Reputation: 8903
I am trying to understand the concept of running multiple reducers in MR job and came to know that it is partitioner which decides which (key,value) pairs goes to which reducer.
Can we run multiple reducers without running partitioner? Would that be a valid scenario?
Upvotes: 0
Views: 132
Reputation: 5538
Think partitioner as the entity which decides on which reducer(bucket) is going to process a particular key-value (element) output of a mapper.
The default partitioner uses a hash function of key to divide the elements across reducer. An analogy is how core java map collection uses hash function to decided bucket (reducer) for the element (key-value).
In this process, it guarantee that the same key is sent to a single reducer (which process the all the values of the key). So, if mapper emits m
unique key (each key can have any count) and there are n
reducer, partitioner tries to distribute keys such that each reducer gets m/n
unique keys along with a list of values associated with the key.
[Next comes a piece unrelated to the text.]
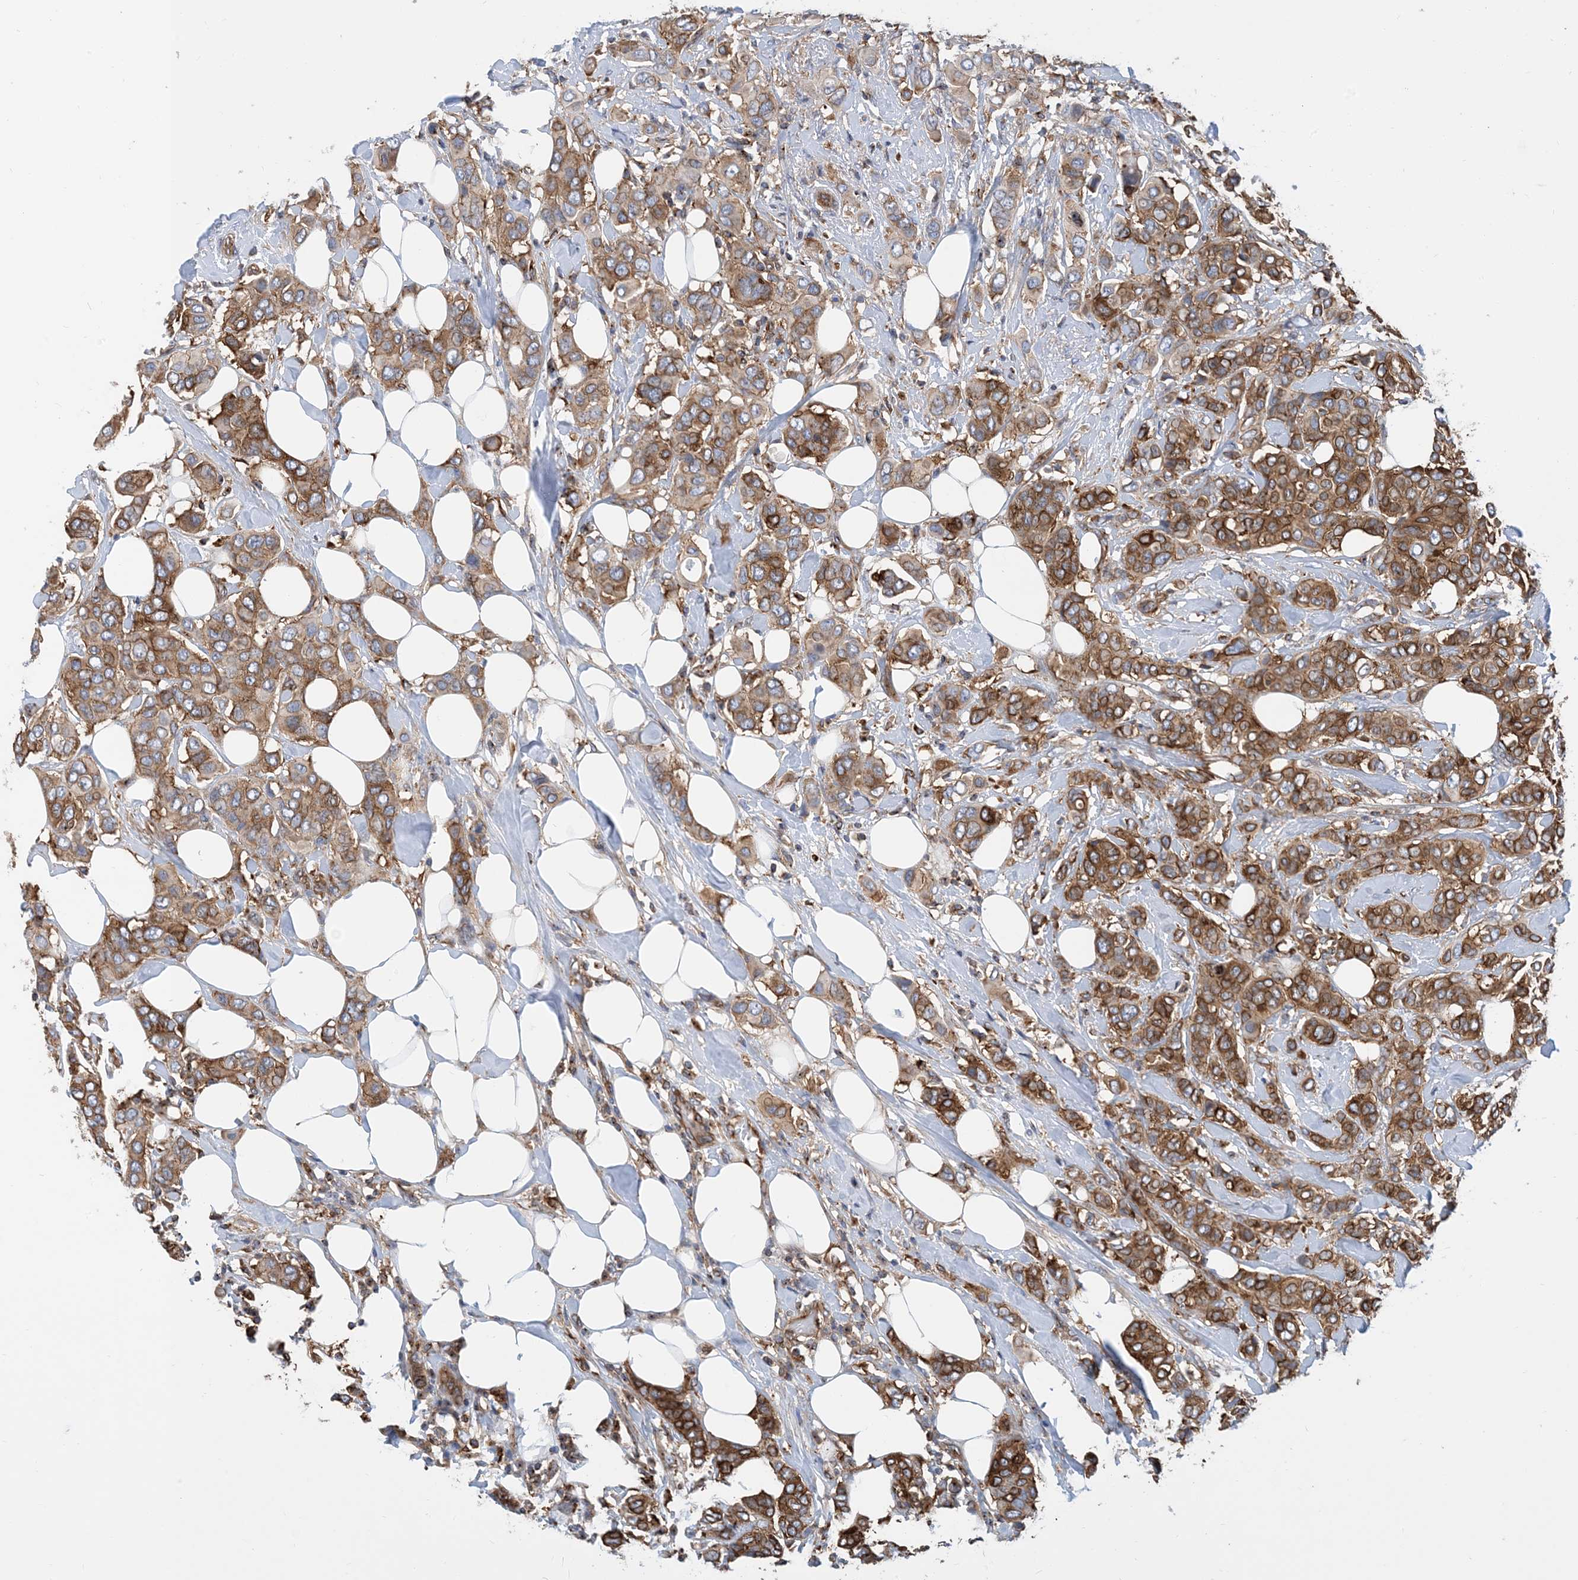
{"staining": {"intensity": "moderate", "quantity": ">75%", "location": "cytoplasmic/membranous"}, "tissue": "breast cancer", "cell_type": "Tumor cells", "image_type": "cancer", "snomed": [{"axis": "morphology", "description": "Lobular carcinoma"}, {"axis": "topography", "description": "Breast"}], "caption": "Protein expression analysis of human breast lobular carcinoma reveals moderate cytoplasmic/membranous expression in about >75% of tumor cells.", "gene": "DYNC1LI1", "patient": {"sex": "female", "age": 51}}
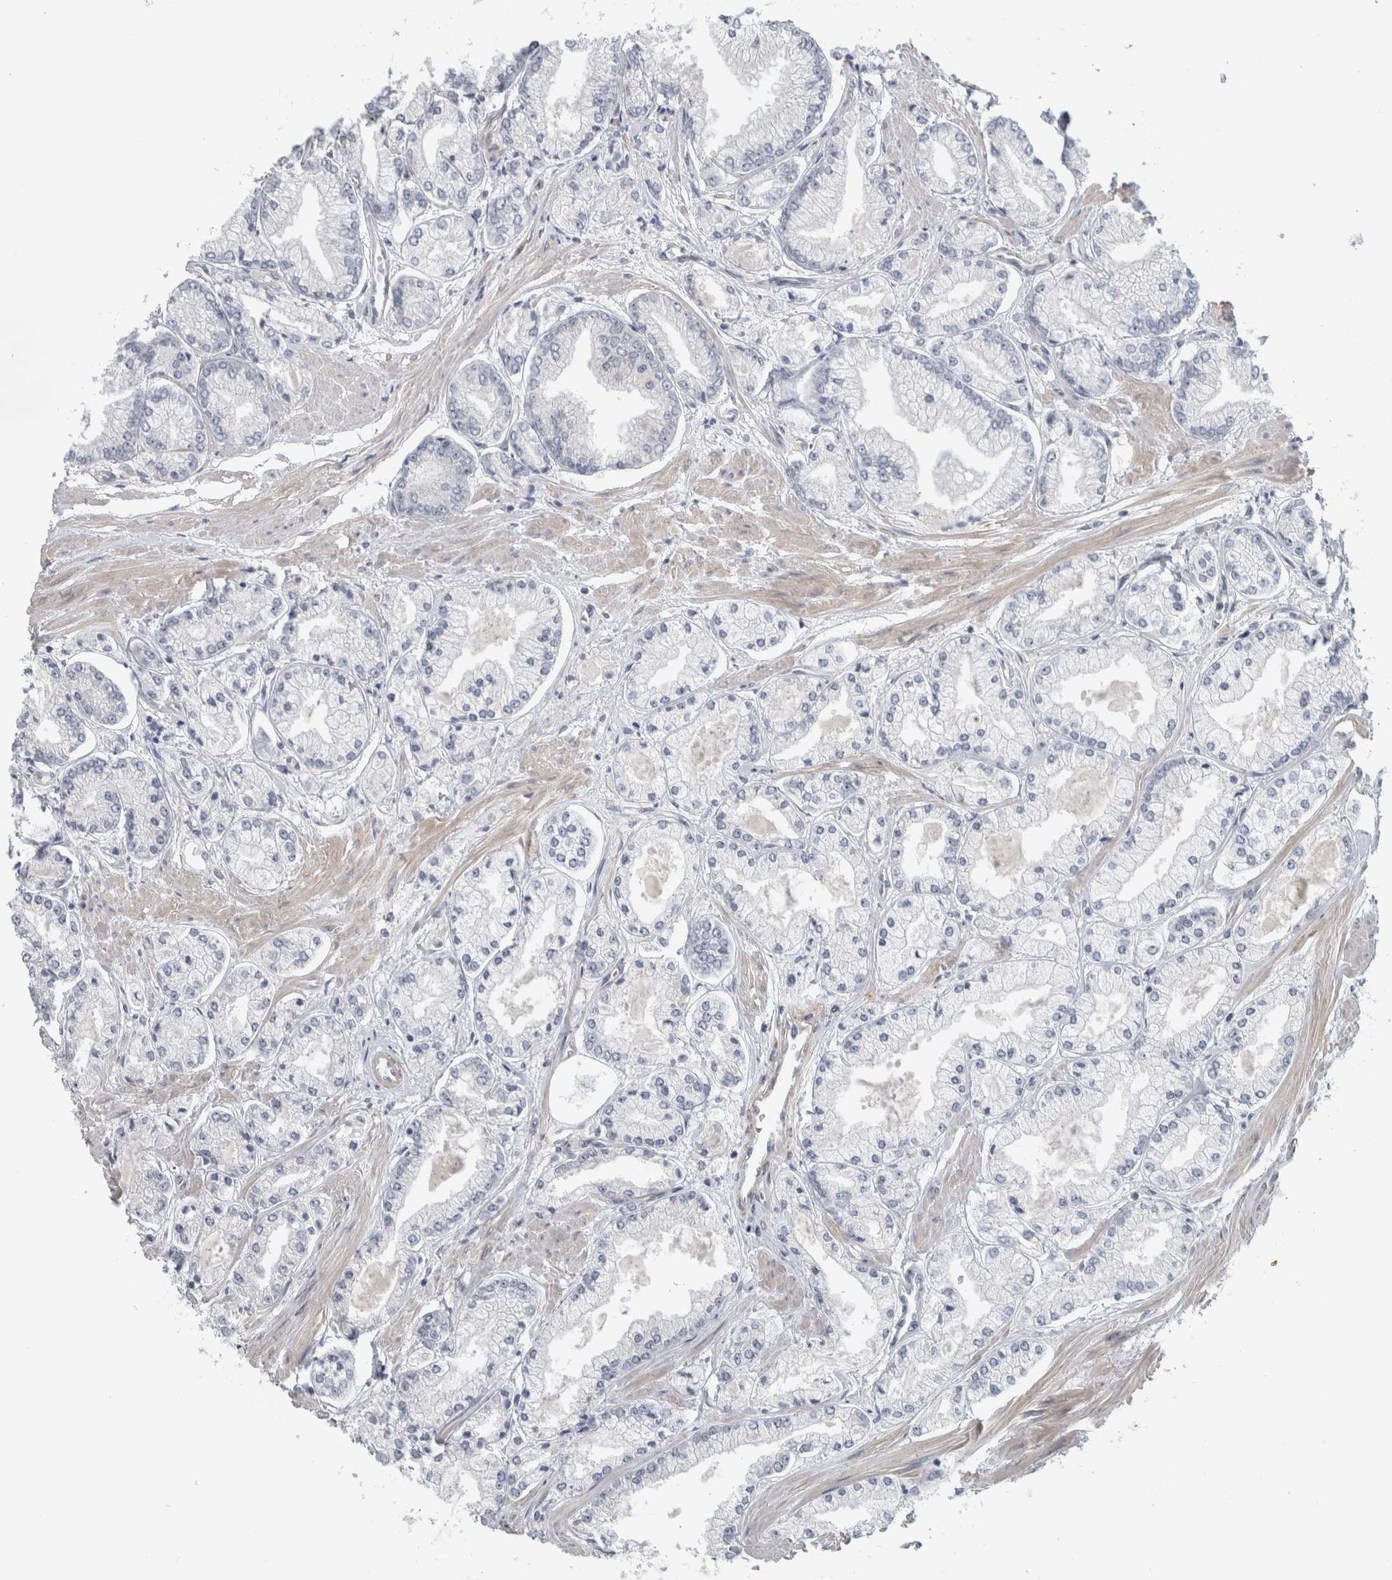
{"staining": {"intensity": "negative", "quantity": "none", "location": "none"}, "tissue": "prostate cancer", "cell_type": "Tumor cells", "image_type": "cancer", "snomed": [{"axis": "morphology", "description": "Adenocarcinoma, Low grade"}, {"axis": "topography", "description": "Prostate"}], "caption": "High magnification brightfield microscopy of prostate cancer stained with DAB (3,3'-diaminobenzidine) (brown) and counterstained with hematoxylin (blue): tumor cells show no significant positivity. (DAB immunohistochemistry visualized using brightfield microscopy, high magnification).", "gene": "ZNF804B", "patient": {"sex": "male", "age": 52}}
Note that, it is possible to set the number of reducer in the program. It means you are saying the partitioner to restrict number of buckets available to distribute the keys.
Upvotes: 2
Reputation: 5521
If you don't specify a partitioner, the default HashPartitioner
runs. It simply hashes based on the key:
public int getPartition(K2 key, V2 value, int numReduceTasks) {
return (key.hashCode() & Integer.MAX_VALUE) % numReduceTasks;
}
Upvotes: 2